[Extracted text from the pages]
========================

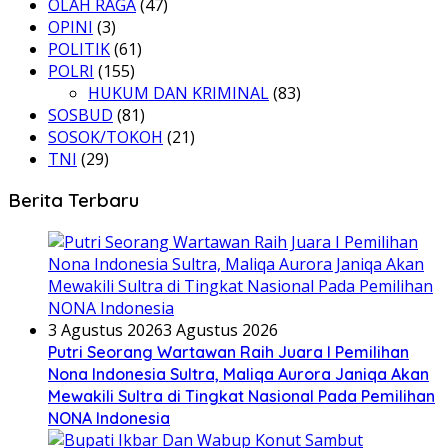
OLAH RAGA
(47)
OPINI
(3)
POLITIK
(61)
POLRI
(155)
HUKUM DAN KRIMINAL
(83)
SOSBUD
(81)
SOSOK/TOKOH
(21)
TNI
(29)
Berita Terbaru
3 Agustus 2026
3 Agustus 2026
Putri Seorang Wartawan ‎Raih Juara I Pemilihan
Nona Indonesia Sultra, Maliqa Aurora Janiqa Akan
Mewakili Sultra di Tingkat Nasional Pada Pemilihan
NONA Indonesia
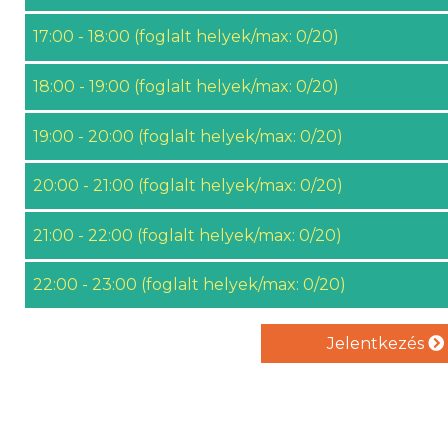
17:00 - 18:00 (foglalt helyek/max: 0/20)
18:00 - 19:00 (foglalt helyek/max: 0/20)
19:00 - 20:00 (foglalt helyek/max: 0/20)
20:00 - 21:00 (foglalt helyek/max: 0/20)
21:00 - 22:00 (foglalt helyek/max: 0/20)
22:00 - 23:00 (foglalt helyek/max: 0/20)
Jelentkezés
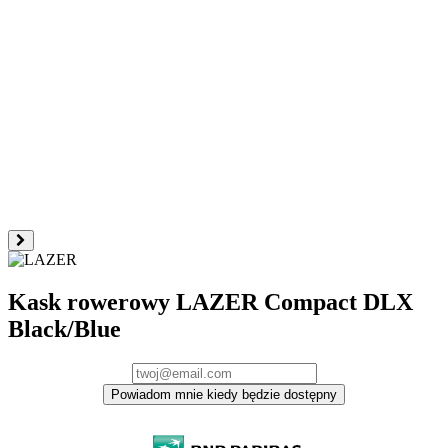
Kask rowerowy LAZER Compact DLX
Black/Blue
Powiadom mnie kiedy będzie dostępny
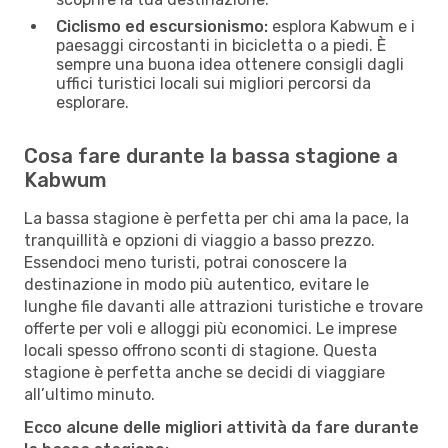
Ciclismo ed escursionismo:
esplora Kabwum e i
paesaggi circostanti in bicicletta o a piedi. È
sempre una buona idea ottenere consigli dagli
uffici turistici locali sui migliori percorsi da
esplorare.
Cosa fare durante la bassa stagione a
Kabwum
La bassa stagione è perfetta per chi ama la pace, la
tranquillità e opzioni di viaggio a basso prezzo.
Essendoci meno turisti, potrai conoscere la
destinazione in modo più autentico, evitare le
lunghe file davanti alle attrazioni turistiche e trovare
offerte per voli e alloggi più economici. Le imprese
locali spesso offrono sconti di stagione. Questa
stagione è perfetta anche se decidi di viaggiare
all’ultimo minuto.
Ecco alcune delle migliori attività da fare durante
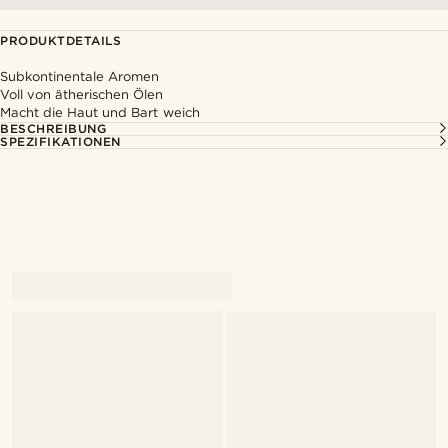
PRODUKTDETAILS
Subkontinentale Aromen
Voll von ätherischen Ölen
Macht die Haut und Bart weich
BESCHREIBUNG
SPEZIFIKATIONEN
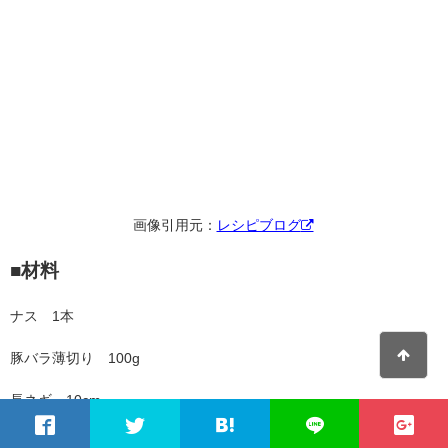
画像引用元：
レシピブログ
■材料
ナス 1本
豚バラ薄切り 100g
長ネギ 10cm
生姜 1かけ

========================

» **Exercise**: Return the extracted text from all the entries above, line for line and unchanged. Leave the pictures out of your answer.

» **Task answer**:
OLAH RAGA
(47)
OPINI
(3)
POLITIK
(61)
POLRI
(155)
HUKUM DAN KRIMINAL
(83)
SOSBUD
(81)
SOSOK/TOKOH
(21)
TNI
(29)
Berita Terbaru
3 Agustus 2026
3 Agustus 2026
Putri Seorang Wartawan ‎Raih Juara I Pemilihan
Nona Indonesia Sultra, Maliqa Aurora Janiqa Akan
Mewakili Sultra di Tingkat Nasional Pada Pemilihan
NONA Indonesia
17:00 - 18:00 (foglalt helyek/max: 0/20)
18:00 - 19:00 (foglalt helyek/max: 0/20)
19:00 - 20:00 (foglalt helyek/max: 0/20)
20:00 - 21:00 (foglalt helyek/max: 0/20)
21:00 - 22:00 (foglalt helyek/max: 0/20)
22:00 - 23:00 (foglalt helyek/max: 0/20)
Jelentkezés
Kask rowerowy LAZER Compact DLX
Black/Blue
Powiadom mnie kiedy będzie dostępny
Ciclismo ed escursionismo:
esplora Kabwum e i
paesaggi circostanti in bicicletta o a piedi. È
sempre una buona idea ottenere consigli dagli
uffici turistici locali sui migliori percorsi da
esplorare.
Cosa fare durante la bassa stagione a
Kabwum
La bassa stagione è perfetta per chi ama la pace, la
tranquillità e opzioni di viaggio a basso prezzo.
Essendoci meno turisti, potrai conoscere la
destinazione in modo più autentico, evitare le
lunghe file davanti alle attrazioni turistiche e trovare
offerte per voli e alloggi più economici. Le imprese
locali spesso offrono sconti di stagione. Questa
stagione è perfetta anche se decidi di viaggiare
all’ultimo minuto.
Ecco alcune delle migliori attività da fare durante
PRODUKTDETAILS
Subkontinentale Aromen
Voll von ätherischen Ölen
Macht die Haut und Bart weich
BESCHREIBUNG
SPEZIFIKATIONEN
画像引用元：
レシピブログ
■材料
ナス 1本
豚バラ薄切り 100g
長ネギ 10cm
生姜 1かけ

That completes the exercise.